“作为民国时期一代名媛的沈性仁,早年留学欧美,在“五四”时期,就有翻译戏剧作品《遗扇记》于《新青年》发表(第五卷第6期,第六卷第1、3期,1918年12月和1919年1、3月)。此剧后来被译为《少奶奶的扇子》和《温德梅尔夫人的扇子》,曾搬上舞台演出。这是外国话剧最早的白话语体翻译剧本之一在中国发表,也是中国白话文运动的源头。正是在这一探索性成果的基础上,才产生了波澜壮阔、影响深远的白话文运动和新文学运动。此后,他与徐志摩共同翻译了《玛丽玛丽》等文学作品,并引起文化界广泛的注意,特别受到林徽因的赞赏。”
“对于沈氏高雅的仪态与沉鱼落雁的容貌,作为女性的林徽因既羡且佩,而金岳霖与沈初次相见即惊为天人,大为倾心动情。深深爱着林徽因但并不常作诗的老金,与沈性仁相识后,也一反常态地作起爱情诗来,他在题赠沈性仁的一首藏头诗中写道:“性如竹影疏中日,仁是兰香静处风”,以婆娑的竹影与兰花之香来比喻“性仁”之风采丽姿,其倾慕艳羡之情溢于表里。
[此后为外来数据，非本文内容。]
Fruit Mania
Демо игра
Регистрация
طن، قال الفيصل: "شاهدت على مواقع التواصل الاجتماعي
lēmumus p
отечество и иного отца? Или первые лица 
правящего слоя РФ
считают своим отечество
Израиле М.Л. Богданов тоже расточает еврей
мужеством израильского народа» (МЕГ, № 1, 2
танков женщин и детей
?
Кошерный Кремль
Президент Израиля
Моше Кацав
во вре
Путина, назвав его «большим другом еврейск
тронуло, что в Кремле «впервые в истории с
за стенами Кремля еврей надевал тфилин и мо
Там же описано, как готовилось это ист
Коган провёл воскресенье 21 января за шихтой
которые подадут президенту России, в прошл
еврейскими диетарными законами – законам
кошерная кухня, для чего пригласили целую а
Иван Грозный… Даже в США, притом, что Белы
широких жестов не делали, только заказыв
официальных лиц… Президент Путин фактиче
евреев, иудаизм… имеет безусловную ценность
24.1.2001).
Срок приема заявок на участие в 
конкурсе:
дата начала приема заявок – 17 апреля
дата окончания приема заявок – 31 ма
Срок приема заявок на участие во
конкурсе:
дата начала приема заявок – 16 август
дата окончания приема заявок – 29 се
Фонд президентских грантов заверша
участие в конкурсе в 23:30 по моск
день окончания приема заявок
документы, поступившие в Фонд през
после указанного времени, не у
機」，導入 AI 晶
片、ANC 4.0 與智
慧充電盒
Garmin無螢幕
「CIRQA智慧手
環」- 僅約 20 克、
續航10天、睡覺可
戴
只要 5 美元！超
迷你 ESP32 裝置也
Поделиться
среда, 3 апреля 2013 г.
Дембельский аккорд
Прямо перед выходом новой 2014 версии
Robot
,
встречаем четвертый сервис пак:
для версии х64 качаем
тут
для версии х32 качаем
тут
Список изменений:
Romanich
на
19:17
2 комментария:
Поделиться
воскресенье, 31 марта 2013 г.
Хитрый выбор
”
“1933年1月22日,入城,在杨今甫处午饭,饭后论《啼笑姻缘》及《人海微澜》。“旋陶孟和夫妇来,陶夫人余已不见数载,而少年似昔,境遇与人生关系真巨哉”。朱氏记载的陶夫人即沈性仁,“少年似昔”,当是指已近中年的沈氏美貌风采均不减当年,仍是妙龄春色,甜怡透人。而不是徐娘半老、风韵犹存的俗世比喻。从这句颇为含蓄的隐语中可窥知沈性仁当年夺人心魄的高雅气质和朱自清内心艳羡动情的波光流影。
一切都如朱自清笔下的荷塘月色般悄然流逝。抗战爆发后,沈性仁随陶孟和开始了流亡生活。几年的战乱与生活困苦,使她的身体受到巨大耗损,生命在磨难中一点点走向消亡。自从社会科学研究所由昆明迁到李庄后,由于环境和气候的变化,特别是如德国人王安娜博士曾说过的重庆一带的环境一样,由于川南一带含硫量很高的煤块烧出来的煤烟混在一起成了烟雾,而这些弥漫着硫黄味的浓烟整日徘徊于李庄及周边地区上空不散,与林徽因的遭遇几乎相同,沈性仁也患了严重的肺结核,且日甚一日,几度卧床不起。陶孟和想方设法为其医治,但鉴于李庄缺医少药的现状,陶孟和本人甚至同济大学道业高深的医学教授都深感无能为力,只有看着俏丽文静的夫人一天天消瘦下去。到了1942年秋,国民政府资源委员会组织一个考察团去西北各地旅行,陶孟和闻讯,找到连襟钱昌照,让沈性仁顺便搭车去兰州治病。在陶、沈夫妇看来,或许西北清爽的空气和兰州城的医疗条件能使肺病有所控制。意想不到的是,这一去竟成永诀,1943年1月21日,沈性仁在兰州撒手归天。”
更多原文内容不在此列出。